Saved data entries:
_ _ _ _
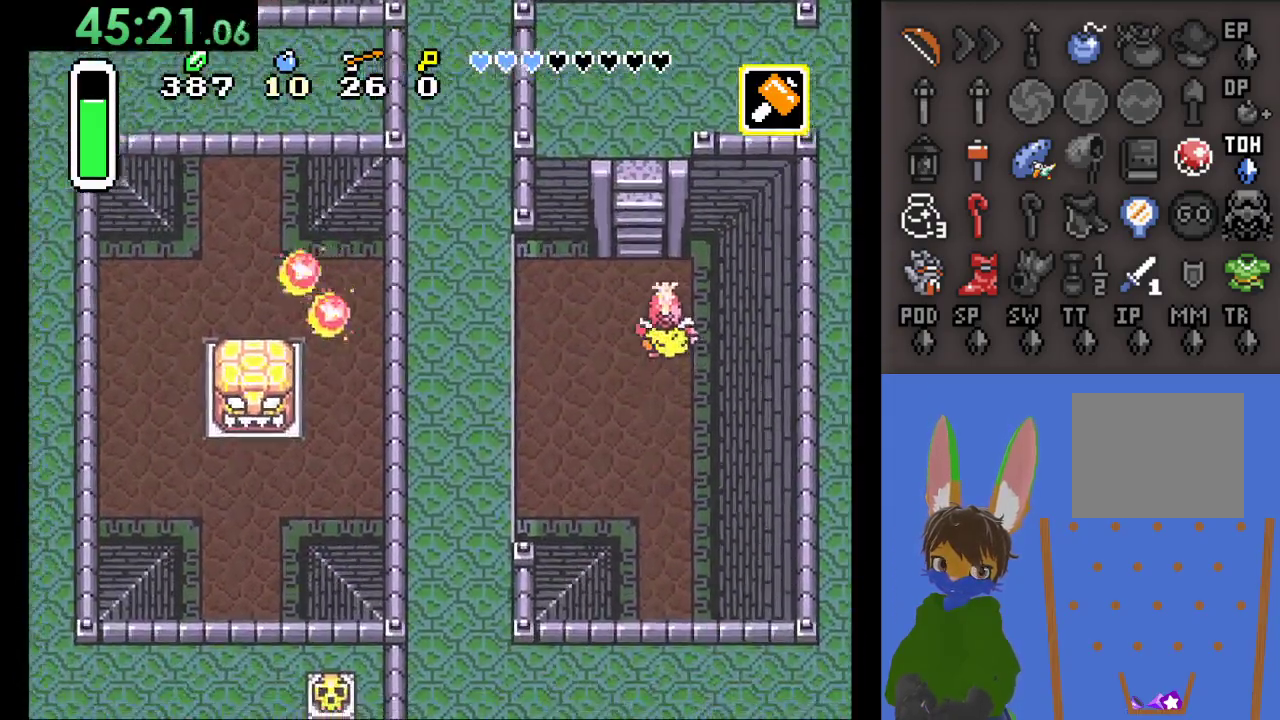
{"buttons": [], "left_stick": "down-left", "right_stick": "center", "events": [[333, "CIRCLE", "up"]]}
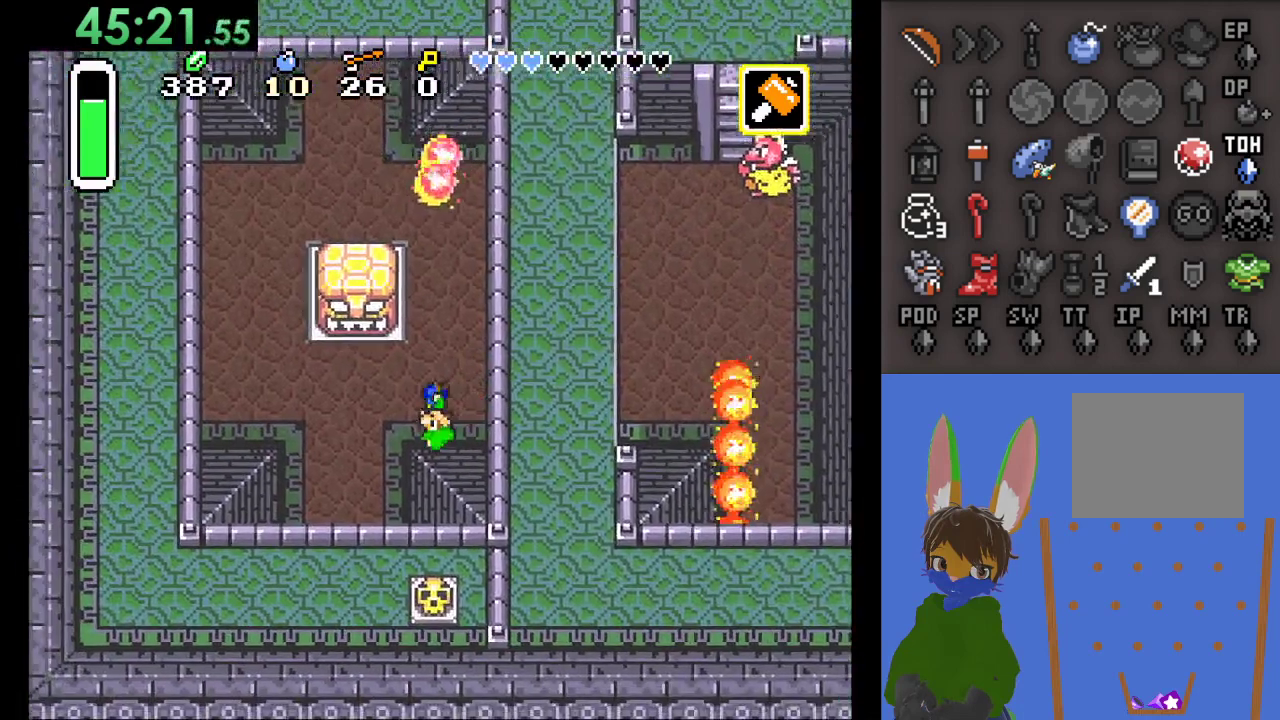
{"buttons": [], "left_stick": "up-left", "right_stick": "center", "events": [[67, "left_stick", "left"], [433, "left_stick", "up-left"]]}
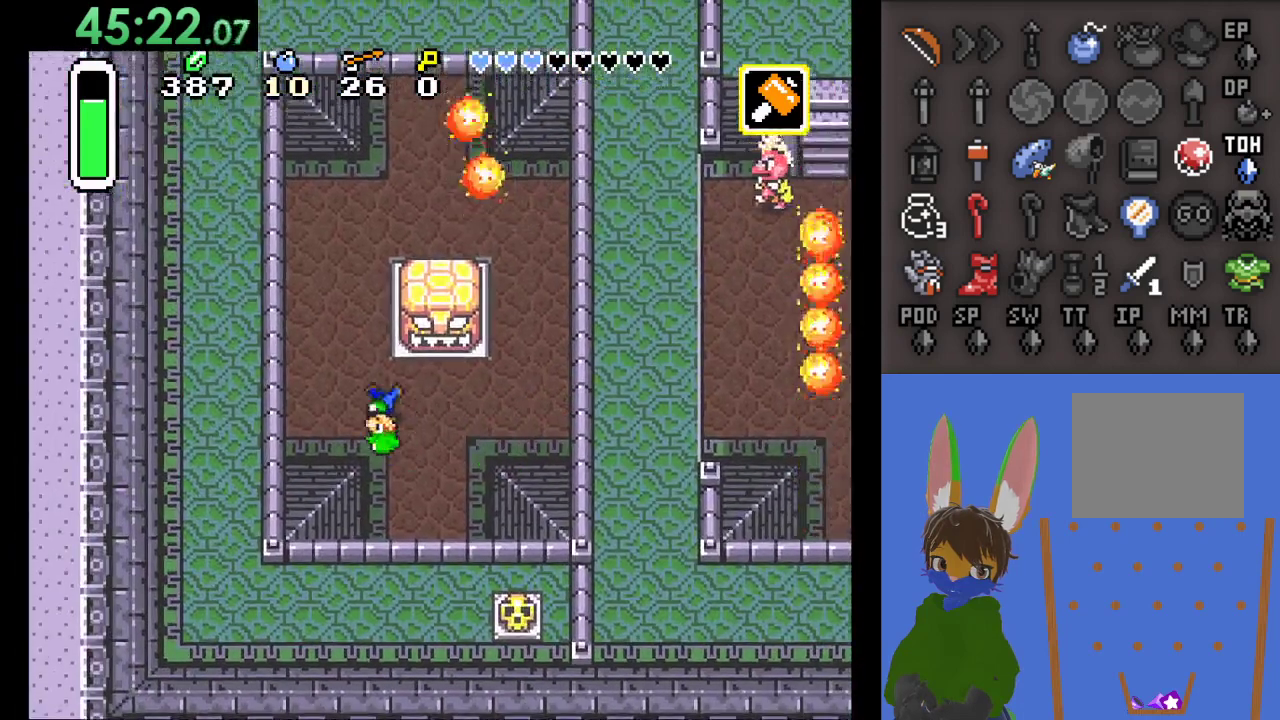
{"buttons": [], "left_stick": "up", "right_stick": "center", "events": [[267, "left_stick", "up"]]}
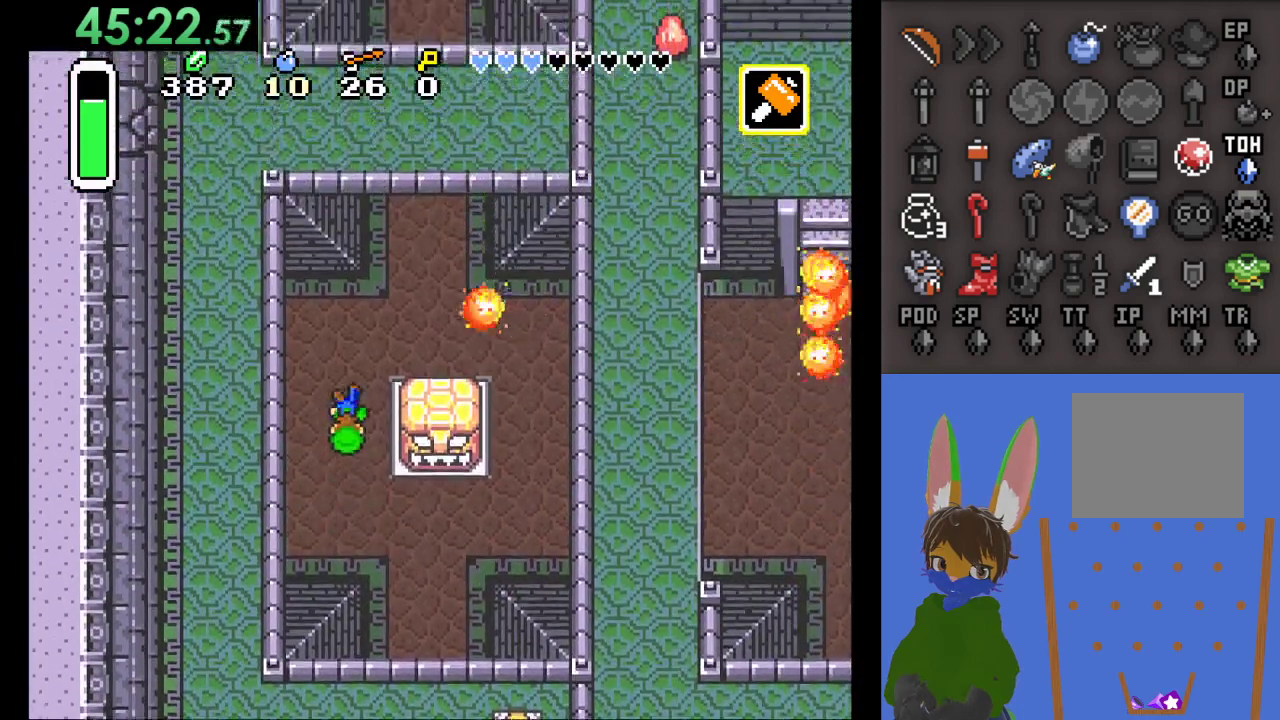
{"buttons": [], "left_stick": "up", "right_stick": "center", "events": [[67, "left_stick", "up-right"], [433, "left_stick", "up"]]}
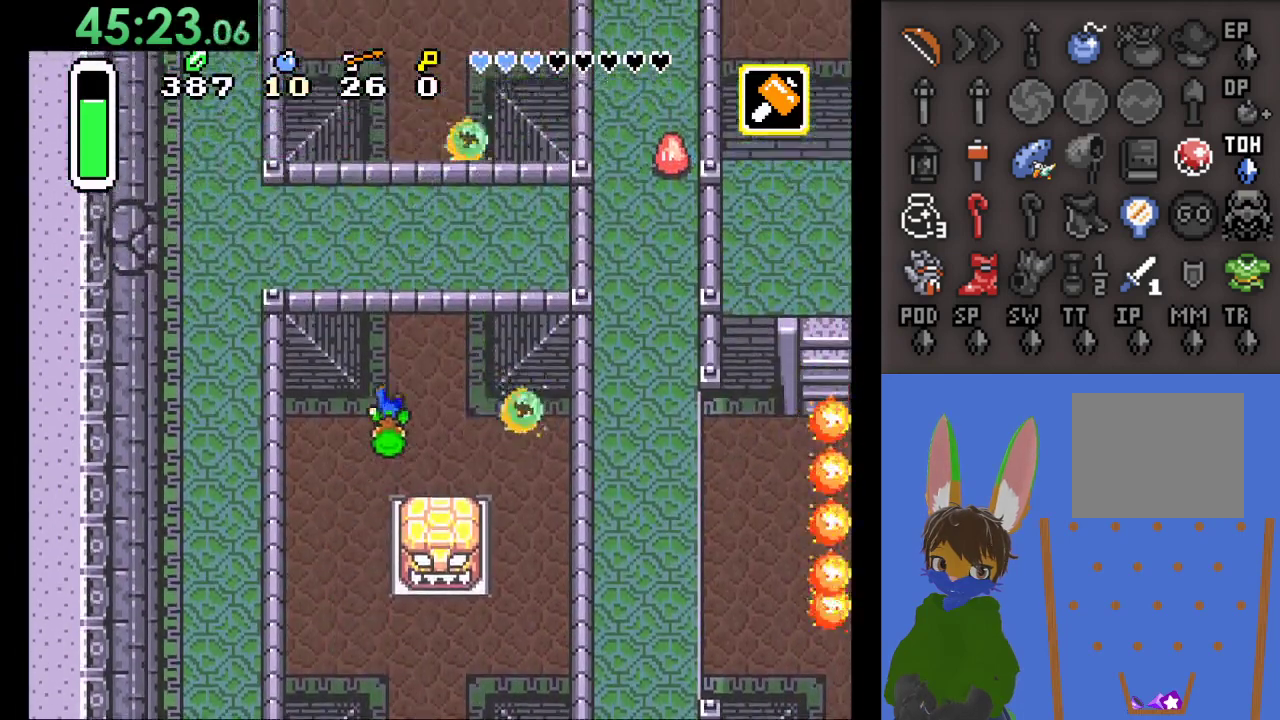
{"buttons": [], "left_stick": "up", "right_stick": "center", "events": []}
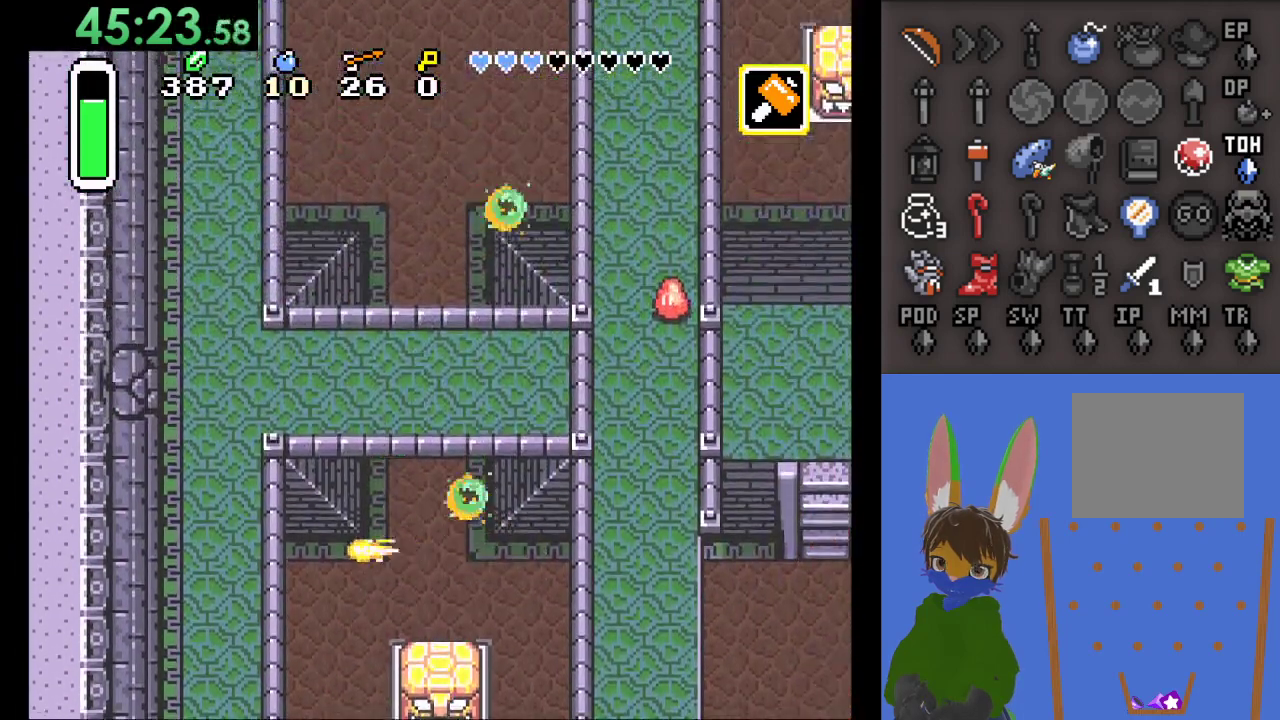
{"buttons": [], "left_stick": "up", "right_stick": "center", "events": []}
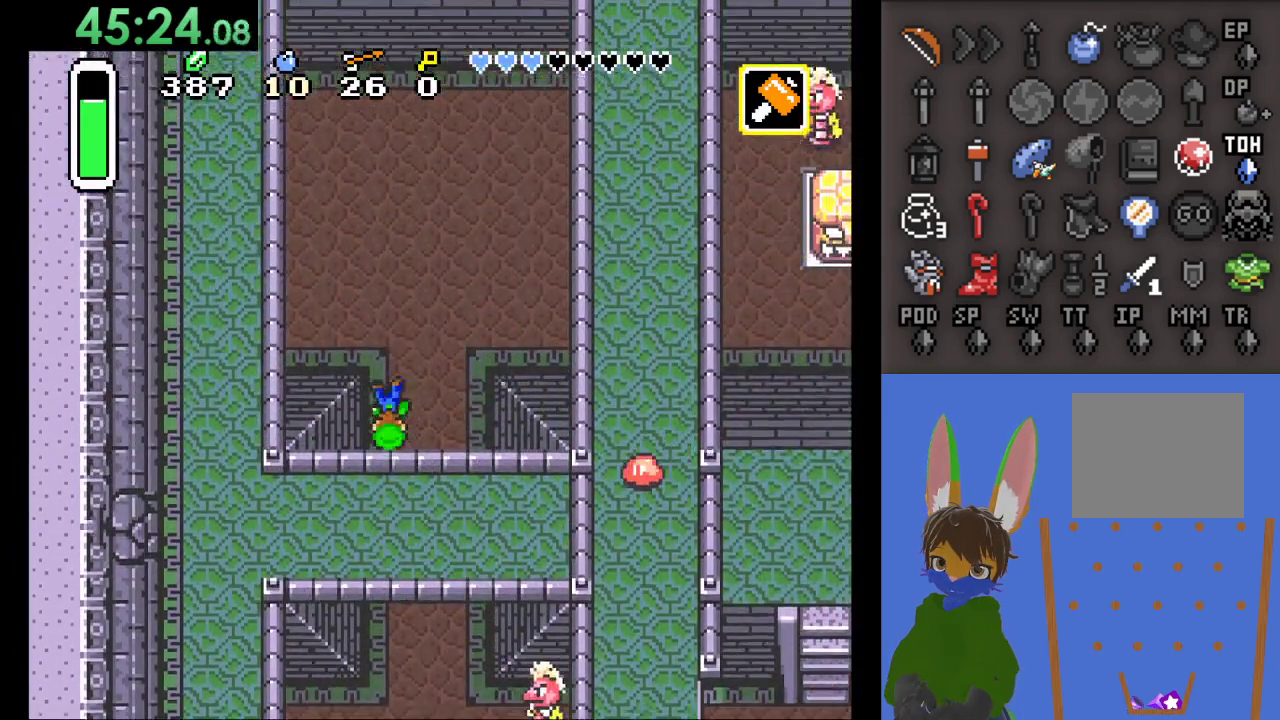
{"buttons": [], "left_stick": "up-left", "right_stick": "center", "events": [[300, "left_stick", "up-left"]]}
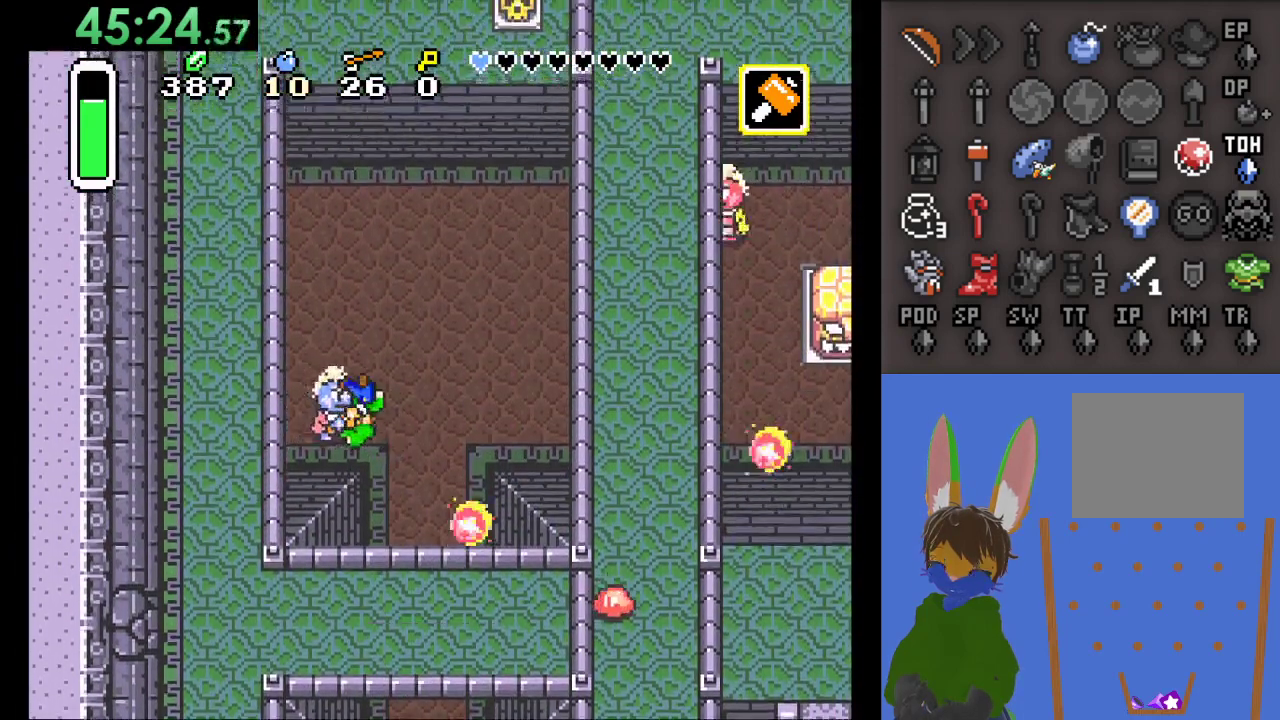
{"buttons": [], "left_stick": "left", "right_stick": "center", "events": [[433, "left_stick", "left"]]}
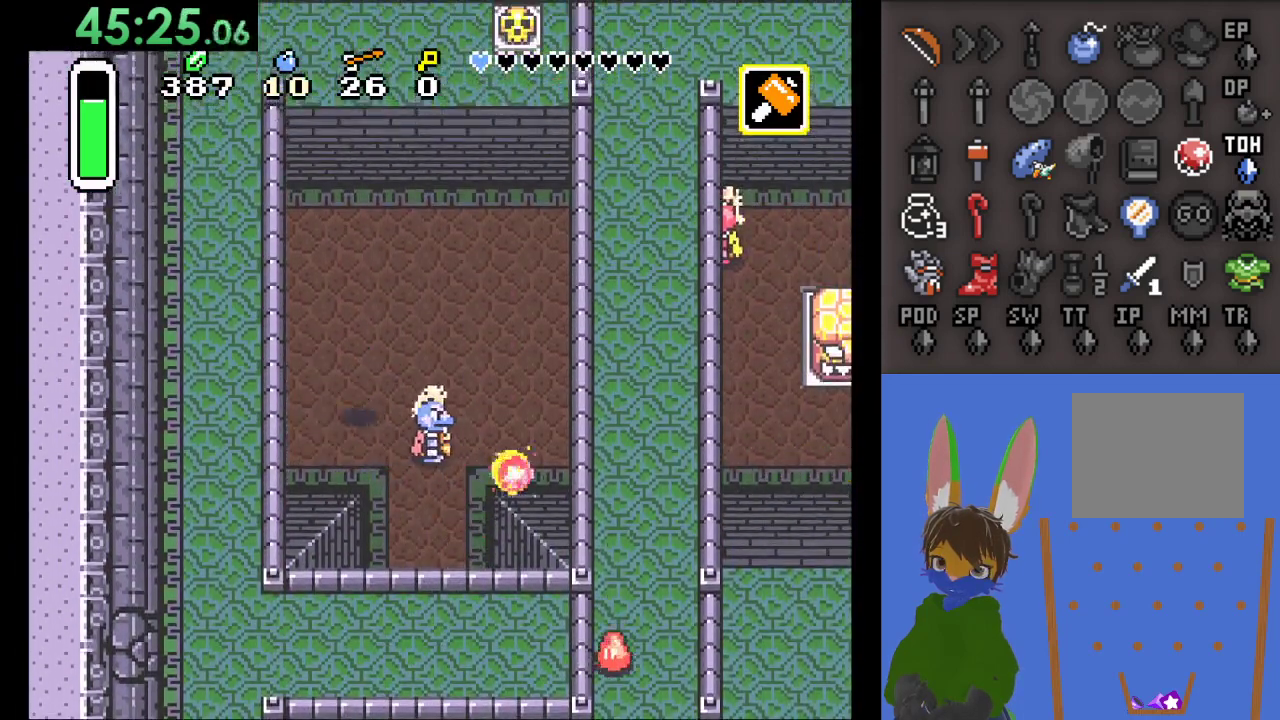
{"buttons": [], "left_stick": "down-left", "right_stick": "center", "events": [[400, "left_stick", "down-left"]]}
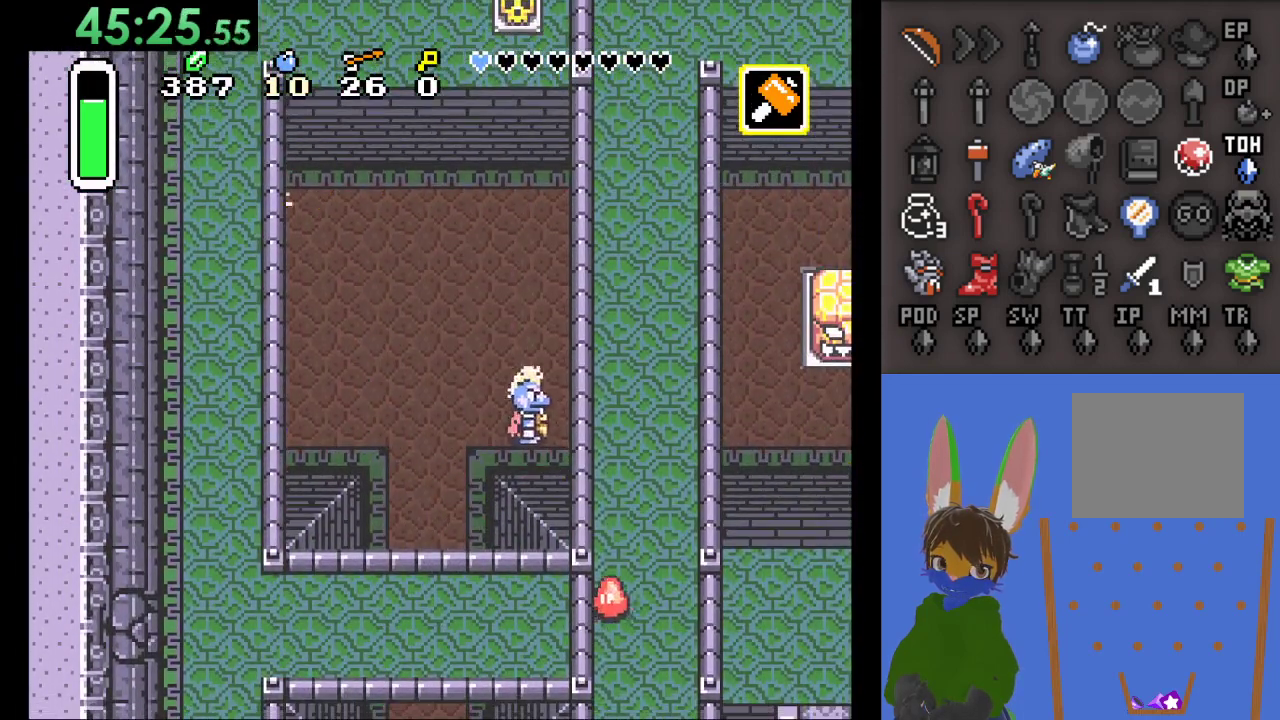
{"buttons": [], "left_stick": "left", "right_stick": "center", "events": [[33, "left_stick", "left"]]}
_ _ _ _
AIM OF THE TASK =>
If a line in the records above has the word "down", copy it out.

TASK ANSWER =>
{"buttons": [], "left_stick": "down-left", "right_stick": "center", "events": [[333, "CIRCLE", "up"]]}
{"buttons": [], "left_stick": "down-left", "right_stick": "center", "events": [[400, "left_stick", "down-left"]]}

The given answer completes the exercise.